The designer's premise for TKO was simple: to break the mold of two-dimensional cartoony boxing simulations and put you, the player, inside the ring. TKO's first-person perspectives, simple mechanics, excellent joystick control, and realistic-looking boxers work together to create an exciting simulation of a real bout.
In TKO, you're eyeball-to-eye-ball with a big, mean contender. Clip him on the chin and his head snaps back; pound him on the head and his face turns black and blue; smash him hard on the nose, and he bleeds. Meanwhile, of course, he's trying to do the same (or worse) to you, so remember to keep those gloves up.
You start the game in the gym, where you select the face, name, style, and fighting strengths of your boxer.

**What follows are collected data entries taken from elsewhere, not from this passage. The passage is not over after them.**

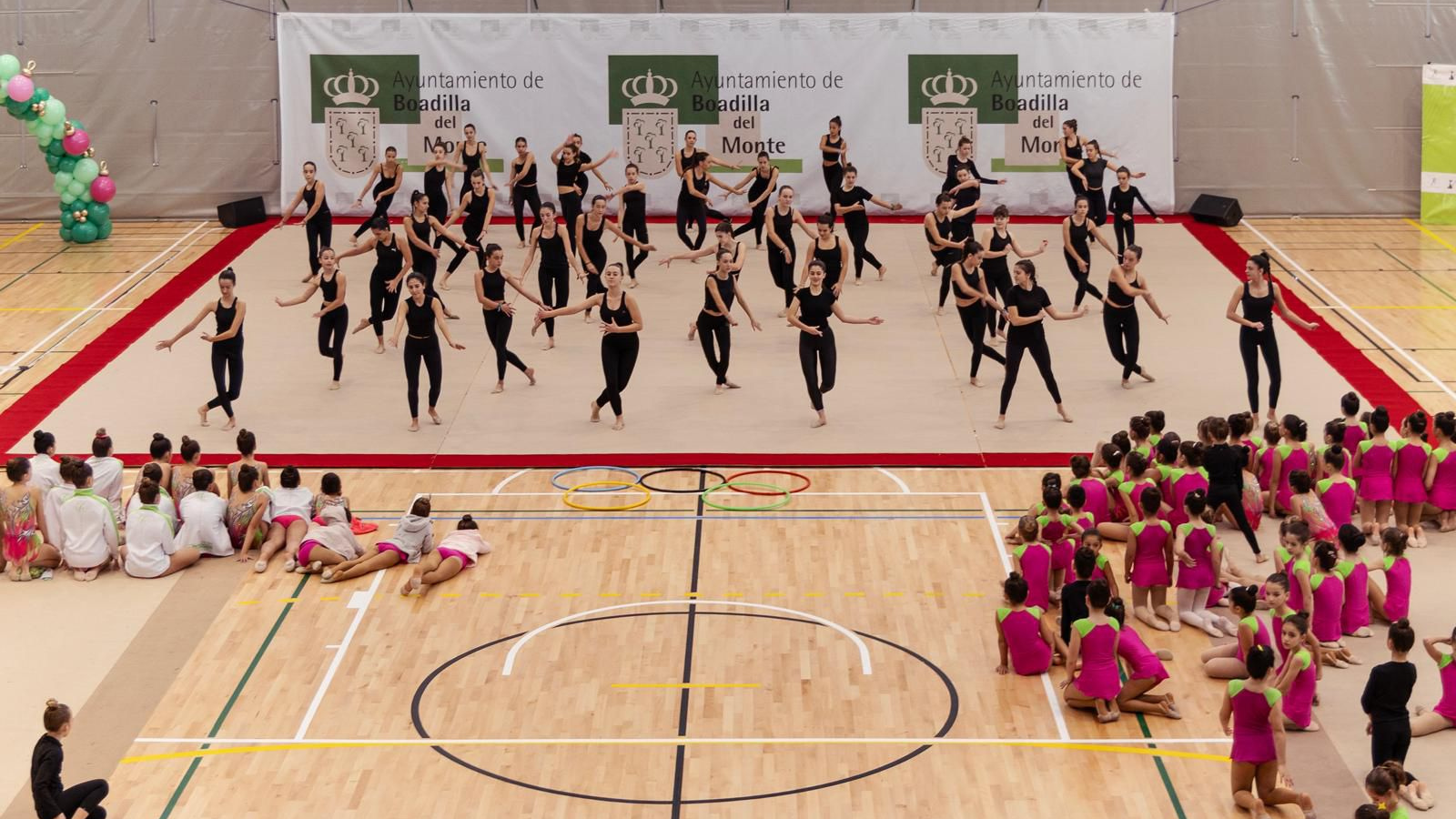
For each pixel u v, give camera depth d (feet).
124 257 79.30
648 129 85.71
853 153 86.07
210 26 85.92
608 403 58.54
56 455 48.06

You can challenge the computer opponents in a one-player title quest, or slug it out with another human-controlled opponent. There's room for some basic boxing strategy in TKO (if your opponent tires quickly, work the body; if he bleeds easily, stay in his face, etc.), but the game is mainly a slugfest.
The animation in TKO is very good, and the joystick response is quick and accurate. The effects of fatigue and cumulative injury are simulated with considerable realism. The action is smoother, faster, and more true to life if you can make your moves with split-second timing, so a joystick is strongly recommended. Even so, the game plays decently under keyboard control, if your finger-jab is quick enough.
Those who find boxing too brutal or uncivilized should avoid TKO. Anybody who likes a good prize fight, however, should give it a try, for it's surely the most realistic fight simulation yet issued for the PC.